Tan sólo recibo tu misiva retornándome pasajes de nuestras vidas.
“Mi pantera, créeme si te digo que yo pienso mucho en ti: tanta confesión, complicidad y placer es imposible de olvidar; eres como mi alter ego, mi molde, mi muelle de descargas. Echo en falta tu olor y tu calor, tu voz, tu sexo”.
Me cago en todo.

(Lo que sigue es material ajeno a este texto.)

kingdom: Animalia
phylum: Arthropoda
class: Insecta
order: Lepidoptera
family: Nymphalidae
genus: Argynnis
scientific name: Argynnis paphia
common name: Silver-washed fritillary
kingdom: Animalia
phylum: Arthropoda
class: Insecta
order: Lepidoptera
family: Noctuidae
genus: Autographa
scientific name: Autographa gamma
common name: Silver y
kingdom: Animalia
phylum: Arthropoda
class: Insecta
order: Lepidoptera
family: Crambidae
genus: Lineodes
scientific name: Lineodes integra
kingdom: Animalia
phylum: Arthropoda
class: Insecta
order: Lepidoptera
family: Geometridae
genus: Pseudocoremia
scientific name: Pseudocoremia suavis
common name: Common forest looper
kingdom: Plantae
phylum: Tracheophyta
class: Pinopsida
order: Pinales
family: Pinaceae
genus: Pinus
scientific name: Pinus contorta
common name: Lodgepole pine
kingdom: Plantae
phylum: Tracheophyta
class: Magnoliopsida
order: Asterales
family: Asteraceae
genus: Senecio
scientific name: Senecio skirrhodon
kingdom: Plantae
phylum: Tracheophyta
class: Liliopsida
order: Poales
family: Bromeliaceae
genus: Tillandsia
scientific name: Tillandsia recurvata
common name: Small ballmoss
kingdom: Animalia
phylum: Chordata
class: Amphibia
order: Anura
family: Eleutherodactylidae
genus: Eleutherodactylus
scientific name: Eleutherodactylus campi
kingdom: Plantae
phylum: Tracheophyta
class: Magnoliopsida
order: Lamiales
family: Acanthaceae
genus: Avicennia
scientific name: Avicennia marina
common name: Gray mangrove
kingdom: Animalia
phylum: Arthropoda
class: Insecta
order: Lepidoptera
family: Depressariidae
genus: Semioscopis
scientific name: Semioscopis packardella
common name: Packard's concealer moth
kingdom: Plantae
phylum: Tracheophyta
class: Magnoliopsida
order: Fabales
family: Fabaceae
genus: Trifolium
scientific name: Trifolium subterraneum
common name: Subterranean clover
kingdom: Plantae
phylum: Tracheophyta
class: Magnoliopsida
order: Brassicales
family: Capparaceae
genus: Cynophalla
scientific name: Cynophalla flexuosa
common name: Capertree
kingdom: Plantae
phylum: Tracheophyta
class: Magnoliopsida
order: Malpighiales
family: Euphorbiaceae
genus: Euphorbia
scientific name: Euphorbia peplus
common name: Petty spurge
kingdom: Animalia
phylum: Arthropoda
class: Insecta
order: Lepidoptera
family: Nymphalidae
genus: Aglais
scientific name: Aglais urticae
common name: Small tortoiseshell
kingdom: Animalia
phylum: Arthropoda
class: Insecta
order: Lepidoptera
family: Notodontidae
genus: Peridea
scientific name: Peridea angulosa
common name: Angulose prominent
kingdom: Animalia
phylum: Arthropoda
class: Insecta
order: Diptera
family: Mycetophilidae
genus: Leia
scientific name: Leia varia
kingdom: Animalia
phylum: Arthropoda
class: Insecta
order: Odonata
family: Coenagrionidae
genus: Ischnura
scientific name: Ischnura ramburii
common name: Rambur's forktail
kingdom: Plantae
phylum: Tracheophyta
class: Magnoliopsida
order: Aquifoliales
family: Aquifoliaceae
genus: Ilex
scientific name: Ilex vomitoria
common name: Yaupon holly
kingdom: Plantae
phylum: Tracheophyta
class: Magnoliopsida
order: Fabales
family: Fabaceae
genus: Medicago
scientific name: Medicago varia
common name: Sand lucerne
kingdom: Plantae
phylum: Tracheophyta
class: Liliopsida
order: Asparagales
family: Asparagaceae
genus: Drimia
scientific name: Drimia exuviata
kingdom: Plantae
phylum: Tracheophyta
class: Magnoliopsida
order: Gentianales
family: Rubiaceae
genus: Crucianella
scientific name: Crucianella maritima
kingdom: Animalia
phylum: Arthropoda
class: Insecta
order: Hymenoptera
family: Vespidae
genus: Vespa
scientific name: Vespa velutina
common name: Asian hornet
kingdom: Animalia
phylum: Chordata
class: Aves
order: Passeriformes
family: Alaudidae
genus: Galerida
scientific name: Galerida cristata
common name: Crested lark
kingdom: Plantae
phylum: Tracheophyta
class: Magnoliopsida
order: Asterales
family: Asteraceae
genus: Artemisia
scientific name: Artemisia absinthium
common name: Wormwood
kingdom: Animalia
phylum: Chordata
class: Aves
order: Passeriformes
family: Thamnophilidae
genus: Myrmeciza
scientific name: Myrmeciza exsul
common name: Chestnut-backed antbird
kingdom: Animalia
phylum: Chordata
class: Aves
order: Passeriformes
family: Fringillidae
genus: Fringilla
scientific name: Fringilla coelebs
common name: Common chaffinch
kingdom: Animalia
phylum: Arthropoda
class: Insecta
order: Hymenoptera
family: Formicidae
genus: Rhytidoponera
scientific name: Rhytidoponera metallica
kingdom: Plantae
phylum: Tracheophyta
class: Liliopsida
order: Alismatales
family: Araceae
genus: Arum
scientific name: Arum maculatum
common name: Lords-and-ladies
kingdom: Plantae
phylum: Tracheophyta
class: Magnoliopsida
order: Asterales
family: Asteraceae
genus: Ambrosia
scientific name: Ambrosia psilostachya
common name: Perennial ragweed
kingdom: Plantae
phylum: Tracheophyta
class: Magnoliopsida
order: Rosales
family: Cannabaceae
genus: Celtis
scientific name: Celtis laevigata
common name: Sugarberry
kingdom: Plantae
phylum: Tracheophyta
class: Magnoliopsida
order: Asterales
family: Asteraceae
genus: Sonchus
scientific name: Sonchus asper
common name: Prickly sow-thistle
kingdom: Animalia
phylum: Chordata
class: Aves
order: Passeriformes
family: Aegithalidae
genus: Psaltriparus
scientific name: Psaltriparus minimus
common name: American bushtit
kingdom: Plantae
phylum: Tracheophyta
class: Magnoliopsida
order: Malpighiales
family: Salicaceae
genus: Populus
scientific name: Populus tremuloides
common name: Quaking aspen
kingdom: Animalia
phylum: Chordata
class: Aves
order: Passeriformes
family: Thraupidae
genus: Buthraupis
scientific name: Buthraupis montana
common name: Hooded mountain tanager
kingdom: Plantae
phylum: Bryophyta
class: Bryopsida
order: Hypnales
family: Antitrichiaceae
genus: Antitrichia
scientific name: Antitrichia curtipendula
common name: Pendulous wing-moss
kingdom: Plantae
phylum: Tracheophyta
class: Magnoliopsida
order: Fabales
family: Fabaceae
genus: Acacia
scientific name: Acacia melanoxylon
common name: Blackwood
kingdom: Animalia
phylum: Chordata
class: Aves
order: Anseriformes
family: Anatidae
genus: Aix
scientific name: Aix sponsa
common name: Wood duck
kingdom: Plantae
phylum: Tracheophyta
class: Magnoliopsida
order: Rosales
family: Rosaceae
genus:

Hp mi memoria que rebusca y encuentra saciar mis deseos ante tanta lujuria vivida.
Una y otra vez termino sobre la cama buscando encontrarte en mis adentros, humedezco mi coño esperando a que ingreses, como llamando a los feligreses ante la misa del domingo.
Ven aquí, compañero de pecado, deja tus penas y dolores en mis entrañas, deposita en mí tu leche, que sedienta mi cuerpo te aclama.
Ven y toca mi instrumento como sólo tú logras hacerlo, no hay músico que interprete las notas de mis partituras con mis deseos.
Deja que otros se ocupen del tiempo y la distancia, de los vaivenes de la vida y sólo permíteme convertirme una vez más en tu dama de compañía.